Comfort Foods You’ve Seen On Screen
Kimchi (김치) appears at literally every meal, fermented and central to Korean identity in a way no single English dish quite compares to. Bulgogi (불고기) and bibimbap (비빔밥) round out the trio of dishes most likely to appear in a family dinner scene. And when a scene needs a late-night comfort beat, a steaming pot of ramyeon (라면) is almost always what’s boiling on the table.
Spicy Classics
Tteokbokki (떡볶이) — chewy rice cakes in fiery gochujang sauce — is the street food snack shared by best friends on a bench. Speaking of gochujang (고추장), the red chili paste behind it, it shows up in half the sauces that give Korean food its signature kick.
Drinking Culture
No emotional dinner scene is complete without a green bottle of soju (소주), poured for a friend after heartbreak or a hard day at work.
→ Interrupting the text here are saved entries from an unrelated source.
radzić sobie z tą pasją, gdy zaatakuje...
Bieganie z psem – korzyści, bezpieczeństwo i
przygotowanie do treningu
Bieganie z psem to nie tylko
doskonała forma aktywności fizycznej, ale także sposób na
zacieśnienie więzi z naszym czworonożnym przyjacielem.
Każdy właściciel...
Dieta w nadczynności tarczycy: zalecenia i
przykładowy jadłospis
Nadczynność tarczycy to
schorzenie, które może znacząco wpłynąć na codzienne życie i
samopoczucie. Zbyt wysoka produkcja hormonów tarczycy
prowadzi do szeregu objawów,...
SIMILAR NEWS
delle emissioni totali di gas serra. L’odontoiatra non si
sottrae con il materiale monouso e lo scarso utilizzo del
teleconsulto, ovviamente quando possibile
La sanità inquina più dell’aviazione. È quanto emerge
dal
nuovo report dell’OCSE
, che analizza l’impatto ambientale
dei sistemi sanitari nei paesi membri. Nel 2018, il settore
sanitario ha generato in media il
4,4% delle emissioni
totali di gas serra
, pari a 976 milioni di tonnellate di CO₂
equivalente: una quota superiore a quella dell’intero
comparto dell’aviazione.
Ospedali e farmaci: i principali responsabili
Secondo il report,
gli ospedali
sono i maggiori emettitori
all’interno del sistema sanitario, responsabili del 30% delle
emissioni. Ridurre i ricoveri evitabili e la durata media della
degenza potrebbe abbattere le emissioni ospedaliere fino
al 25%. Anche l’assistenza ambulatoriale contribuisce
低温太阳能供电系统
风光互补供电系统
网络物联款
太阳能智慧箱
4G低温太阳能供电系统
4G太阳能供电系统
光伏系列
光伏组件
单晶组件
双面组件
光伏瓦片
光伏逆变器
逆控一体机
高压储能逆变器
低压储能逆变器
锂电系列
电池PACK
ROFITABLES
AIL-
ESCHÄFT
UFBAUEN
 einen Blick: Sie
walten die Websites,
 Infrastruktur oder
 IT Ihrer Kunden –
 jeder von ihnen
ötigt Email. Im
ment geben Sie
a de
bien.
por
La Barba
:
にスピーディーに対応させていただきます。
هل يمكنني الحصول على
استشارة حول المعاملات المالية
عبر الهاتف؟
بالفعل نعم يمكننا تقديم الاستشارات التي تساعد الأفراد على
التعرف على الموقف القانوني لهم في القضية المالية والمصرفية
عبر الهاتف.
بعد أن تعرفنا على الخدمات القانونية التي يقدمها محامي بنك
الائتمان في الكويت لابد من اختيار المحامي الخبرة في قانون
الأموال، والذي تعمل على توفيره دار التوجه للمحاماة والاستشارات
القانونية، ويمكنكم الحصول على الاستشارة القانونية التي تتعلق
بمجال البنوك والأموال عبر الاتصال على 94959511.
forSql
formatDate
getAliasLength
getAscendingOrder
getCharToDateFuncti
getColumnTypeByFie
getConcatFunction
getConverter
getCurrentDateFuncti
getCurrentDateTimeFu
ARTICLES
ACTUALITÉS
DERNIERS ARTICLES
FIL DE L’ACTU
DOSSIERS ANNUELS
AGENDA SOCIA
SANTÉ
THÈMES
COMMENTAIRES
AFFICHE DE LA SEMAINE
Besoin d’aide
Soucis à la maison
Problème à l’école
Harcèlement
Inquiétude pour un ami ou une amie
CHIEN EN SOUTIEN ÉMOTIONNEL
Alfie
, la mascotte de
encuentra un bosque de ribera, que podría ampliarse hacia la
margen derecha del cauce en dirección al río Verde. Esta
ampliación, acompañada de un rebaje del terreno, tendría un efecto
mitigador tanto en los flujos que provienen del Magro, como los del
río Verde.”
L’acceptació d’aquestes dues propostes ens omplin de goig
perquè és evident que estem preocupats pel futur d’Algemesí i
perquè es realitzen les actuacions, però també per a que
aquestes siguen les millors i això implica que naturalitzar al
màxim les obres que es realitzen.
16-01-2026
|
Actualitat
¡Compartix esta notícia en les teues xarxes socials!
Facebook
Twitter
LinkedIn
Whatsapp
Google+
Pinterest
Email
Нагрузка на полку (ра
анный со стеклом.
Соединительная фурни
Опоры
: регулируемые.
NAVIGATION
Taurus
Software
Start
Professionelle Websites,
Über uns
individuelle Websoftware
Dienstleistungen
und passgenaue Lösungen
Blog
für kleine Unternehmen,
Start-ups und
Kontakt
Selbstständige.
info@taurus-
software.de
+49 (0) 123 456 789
Older, less filtered makgeolli (막걸리) shows up in more rustic, countryside settings — often shared under a covered outdoor tent in the rain.
Grilled and Shared Meals
No group scene is complete without a tabletop grill: galbi (갈비), marinated short ribs, is the dish of choice for celebrations and reunions alike, while Korean BBQ (한국식 바비큐) more broadly is the format — meat grilled tableside and wrapped in lettuce — behind half the group dinner scenes in any drama.
Where to Try Them Yourself
None of these dishes require a trip to Korea to try — most major cities now have restaurants serving at least a few of them. But recognizing the name on screen, rather than just the dish, is what turns a passive watch into an active one.